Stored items
○ ○ ○ ○ ○ ○ ○

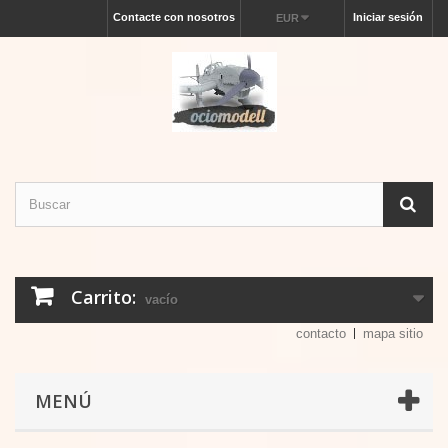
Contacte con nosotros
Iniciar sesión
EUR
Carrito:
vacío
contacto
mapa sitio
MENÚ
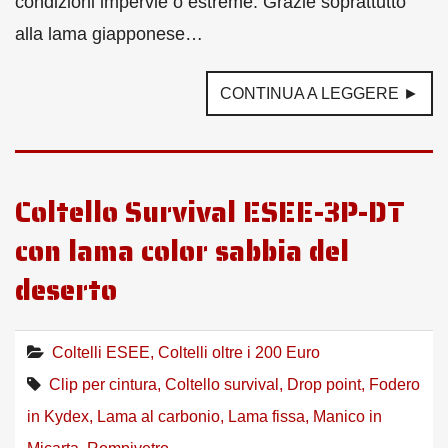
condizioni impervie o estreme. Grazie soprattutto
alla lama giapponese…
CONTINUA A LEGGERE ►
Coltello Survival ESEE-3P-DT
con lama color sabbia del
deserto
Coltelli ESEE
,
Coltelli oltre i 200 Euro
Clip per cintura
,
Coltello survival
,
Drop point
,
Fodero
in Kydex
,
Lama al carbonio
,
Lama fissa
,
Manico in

○ ○ ○ ○ ○ ○ ○

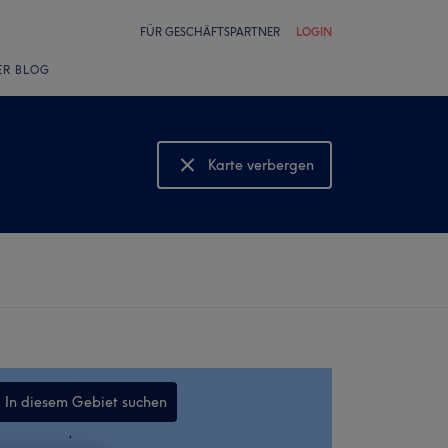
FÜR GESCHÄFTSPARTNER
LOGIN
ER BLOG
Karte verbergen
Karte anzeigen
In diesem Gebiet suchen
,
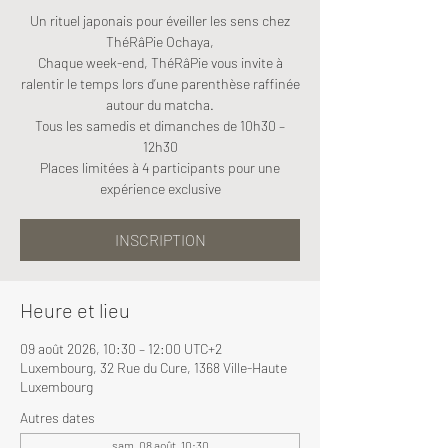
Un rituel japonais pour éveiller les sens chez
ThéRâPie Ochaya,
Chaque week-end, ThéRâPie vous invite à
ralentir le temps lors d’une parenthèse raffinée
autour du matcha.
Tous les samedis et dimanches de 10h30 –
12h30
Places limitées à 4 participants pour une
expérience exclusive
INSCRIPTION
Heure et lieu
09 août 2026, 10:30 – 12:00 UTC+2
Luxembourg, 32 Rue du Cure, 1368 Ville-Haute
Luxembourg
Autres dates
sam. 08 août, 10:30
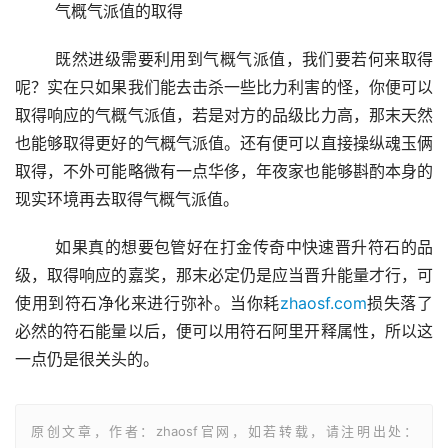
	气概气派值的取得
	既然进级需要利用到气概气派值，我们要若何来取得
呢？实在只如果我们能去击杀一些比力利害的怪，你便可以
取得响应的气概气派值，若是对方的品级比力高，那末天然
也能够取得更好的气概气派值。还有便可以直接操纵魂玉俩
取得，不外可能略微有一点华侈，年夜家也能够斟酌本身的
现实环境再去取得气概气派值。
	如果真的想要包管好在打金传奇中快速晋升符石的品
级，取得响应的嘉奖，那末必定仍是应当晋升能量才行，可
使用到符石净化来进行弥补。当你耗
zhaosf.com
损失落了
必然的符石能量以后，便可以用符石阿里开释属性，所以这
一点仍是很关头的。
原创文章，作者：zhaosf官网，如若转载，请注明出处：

○ ○ ○ ○ ○ ○ ○

*Work task:* Copy out the stretch of lines from the one containing "Un rituel japonais" through the one containing "原创文章，作者：zhaosf官网，如若转载，请注明出处：", including both of those lines. Leave out the pictures.

*Output below:*
Un rituel japonais pour éveiller les sens chez
ThéRâPie Ochaya,
Chaque week-end, ThéRâPie vous invite à
ralentir le temps lors d’une parenthèse raffinée
autour du matcha.
Tous les samedis et dimanches de 10h30 –
12h30
Places limitées à 4 participants pour une
expérience exclusive
INSCRIPTION
Heure et lieu
09 août 2026, 10:30 – 12:00 UTC+2
Luxembourg, 32 Rue du Cure, 1368 Ville-Haute
Luxembourg
Autres dates
sam. 08 août, 10:30
	气概气派值的取得
	既然进级需要利用到气概气派值，我们要若何来取得
呢？实在只如果我们能去击杀一些比力利害的怪，你便可以
取得响应的气概气派值，若是对方的品级比力高，那末天然
也能够取得更好的气概气派值。还有便可以直接操纵魂玉俩
取得，不外可能略微有一点华侈，年夜家也能够斟酌本身的
现实环境再去取得气概气派值。
	如果真的想要包管好在打金传奇中快速晋升符石的品
级，取得响应的嘉奖，那末必定仍是应当晋升能量才行，可
使用到符石净化来进行弥补。当你耗
zhaosf.com
损失落了
必然的符石能量以后，便可以用符石阿里开释属性，所以这
一点仍是很关头的。
原创文章，作者：zhaosf官网，如若转载，请注明出处：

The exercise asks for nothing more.